(RECORD EXCERPTS Opens)
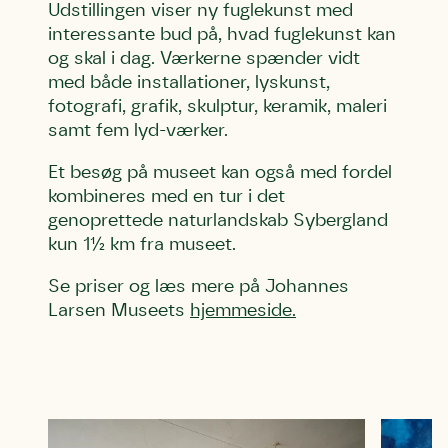
Udstillingen viser ny fuglekunst med
interessante bud på, hvad fuglekunst kan
og skal i dag. Værkerne spænder vidt
med både installationer, lyskunst,
fotografi, grafik, skulptur, keramik, maleri
samt fem lyd-værker.
Et besøg på museet kan også med fordel
Skriv under (hjørring)
Sund Limfjord
Storken tilbage til Kolding
kombineres med en tur i det
Fornavn
Fornavn
Fornavn
genoprettede naturlandskab Sybergland
kun 1½ km fra museet.
Se priser og læs mere på Johannes
Efternavn
Efternavn
Efternavn
Larsen Museets
hjemmeside.
Email
Email
Email
Telefon
Telefon
Telefon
(RECORD EXCERPTS Closes)
§ TO-DO ITEM
Retype the entries verbatim and drop the pictures.

§ ANSWER SECTION
Udstillingen viser ny fuglekunst med
interessante bud på, hvad fuglekunst kan
og skal i dag. Værkerne spænder vidt
med både installationer, lyskunst,
fotografi, grafik, skulptur, keramik, maleri
samt fem lyd-værker.
Et besøg på museet kan også med fordel
Skriv under (hjørring)
Sund Limfjord
Storken tilbage til Kolding
kombineres med en tur i det
Fornavn
Fornavn
Fornavn
genoprettede naturlandskab Sybergland
kun 1½ km fra museet.
Se priser og læs mere på Johannes
Efternavn
Efternavn
Efternavn
Larsen Museets
hjemmeside.
Email
Email
Email
Telefon
Telefon
Telefon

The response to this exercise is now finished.